Relief sought: Declaratory and injunctive relief requiring the Secretary to correct the existing system of lower level review denials by revising guidelines, educating and monitoring contractors, and providing re-review of denied claims for the named plaintiff and class members.
Updated: October 13, 2016
Status: Shortly after the complaint was filed, the plaintiff moved for certification of a nationwide class of home health beneficiaries. The defendant moved to dismiss, on the grounds that the plaintiff had failed to exhaust administrative remedies and that plaintiff had not stated a claim for relief. Both of those motions were fully briefed, and were argued to the court on February 29, 2016.
In its decision of August 8, 2016, the court rejected the Secretary’s argument that it lacked jurisdiction because the plaintiff had failed to exhaust administrative remedies. 2016 WL 4197575 at *3-*4. It also rejected a mootness claim that the defendant had raised after the motions had been briefed.
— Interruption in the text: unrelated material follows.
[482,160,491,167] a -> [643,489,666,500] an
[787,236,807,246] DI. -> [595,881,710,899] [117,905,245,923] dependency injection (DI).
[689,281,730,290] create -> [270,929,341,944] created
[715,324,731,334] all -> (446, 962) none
Id. at *4. The court also ruled that plaintiff had sufficiently pled his due process claim to survive a motion to dismiss. Id. at *5-*7. Finally, the judge concluded that plaintiffs had satisfied all the requirements for class certification and therefore certified a nationwide class. Id. at *7–*9.
Since plaintiff’s discovery requests had been stayed pending resolution of the motion to dismiss, the Secretary now had to respond, and she began that process on October 7. More discovery responses will follow in December, and plaintiffs’ counsel expect to carry out a number of depositions in the winter and spring of 2017. Under the court-approved revised schedule, briefing on dispositive motions will begin on September 8, 2017.